* [Document passage]:
Like a cocktail party ...
• when people show interest in each other's situations, it quickly becomes fun, engaging, & informative
• when people just want to talk about their own stuff, others usually quickly lose interest smiley

Q. I have some old copper pots that my grandmother used in Damascus Syria, she is now 102 years old, she and my father recount a hand tinning process where when they could see the copper coming through the cookware they would send it to the chap for re tinning, dad remembers a guy heating the pans up and then wiping them with a cloth with some substance and the finished product being shiny and new looking. From a historical point of view just wondering what the process was.

Thank you and regards,

Peter Malavisi
hobbyist - Busselton, Western Australia, Australia
2003


Vintage Tinned Copper Pots on eBay

A. You must use nontoxic flux (tallow or rosin) and pure tin (lead free!).

Goran Budija
- Cerovski vrh Croatia


A. Peter,
Like your father, I recall very similarly. I was born in Pakistan, and all of my grandmother's pots and my mother's pots were made of Copper inside and upper half of the outside of the pot was tinned, and the rest was always BLACK, mostly from cooking on wood and coal stoves. Once every year this guy would come to your neighborhood, he would show up around 6:00 am, come and get a bucket of water from my mom, and go set up, we worked on the ground sitting down, would set up a coal fire and have this air puffing bag from which the tube when right under the fire . Mom would have me take a cup of tea for him first, then I would carry out all of our pots to him, go over to get all of my grandmother's pots. by about 8:30 am he was surrounded by piles of pots from all the neighbors. I would just sit there and watch him take all these dull looking post one by one and make them Shiny and New with just a few strokes of something powdery on wool/cotton balls that smoked a lot, followed by a Stick of tin, as if he was buttering the pot, and then again that Smoky powdery stuff (Flux as I know it now).

(Pictured people or hands with joint positions)
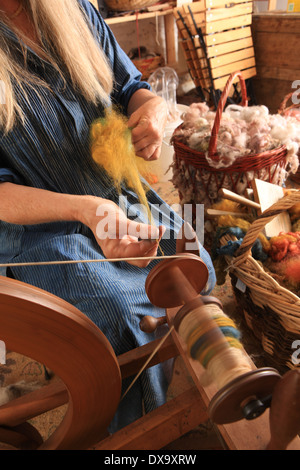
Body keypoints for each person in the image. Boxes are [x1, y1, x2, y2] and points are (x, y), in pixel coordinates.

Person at [0, 0, 216, 432]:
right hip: (37, 227)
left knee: (197, 263)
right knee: (120, 313)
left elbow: (129, 84)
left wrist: (150, 108)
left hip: (114, 197)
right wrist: (87, 210)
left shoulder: (71, 8)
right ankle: (138, 432)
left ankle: (162, 390)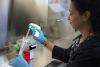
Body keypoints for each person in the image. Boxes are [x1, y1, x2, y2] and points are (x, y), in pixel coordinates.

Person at [28, 0, 100, 67]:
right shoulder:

* [Exercise instructions]:
1 > According to the discussion on retinning copper pots, which nontoxic fluxes should be used?
2 > Extend the discussion on retinning copper pots, picking up right after its last sentence.

* [Outputs by task]:
1 > Tallow or rosin.

2 >
Donna,
I must say, my mother and grandmother would totally not agree with you on how delicately you have to treat tinned pots. These were the work horses of their houses. They used metal utensils in them all the time. and it used to be my chore to scrape out the bottom of the pot if something got burnt, and I used a metal spoon to scrap off most of it and then used a lava rock to take out the stubborn parts. I must say also that I never really saw the copper showing. Yes all the pots got tinning every year, so maybe that is why.

Boman Abadan
- San Francisco, California
July 25, 2008




Q. I am interested in the physical process of re-tinning copperware. I believe that a sulfuric acid wash should be used to remove corrosion from the utensil before the rosin/ tallow fluxing. Comments or advice please.

Merv Baer
- Christiansted, St. Croix, US Virgin Islands
2003


A. Before trying to re-tin a copper utensil or vessel, it must be chemically clean. To remove all the oxides, you can immerse it in a solution of 10% sulfuric acid in distilled water. Use only copper or plastic tongs to handle the item in the pickling solution. The copper will develop a pink color when all the oxides are removed. Following the pickle, scrub the surface with a clean felt pad and 4F pumice powder [on eBay or Amazon] . Rinse with distilled water and a clean brush and you are ready to re-tin. Flux with rosin or tallow and use the purest grade of tin [on eBay or Amazon] you can obtain. The tin is best pre-melted in a tinner's pot [on eBay or Amazon] , and the work piece pre-heated to around the melting point of the tin or just a bit more. The flux will be merrily smoking, but should not burn. Pour a bit of molten tin into the pot and quickly wipe it around with a clean cotton rag saturated with flux. Dump out any excess tin and wipe with the fluxed rag until the piece cools enough that the tin has fully set. This should result in a nice shiny tin coating.

It's been more than 30 years since I did this, but that is my best recollection.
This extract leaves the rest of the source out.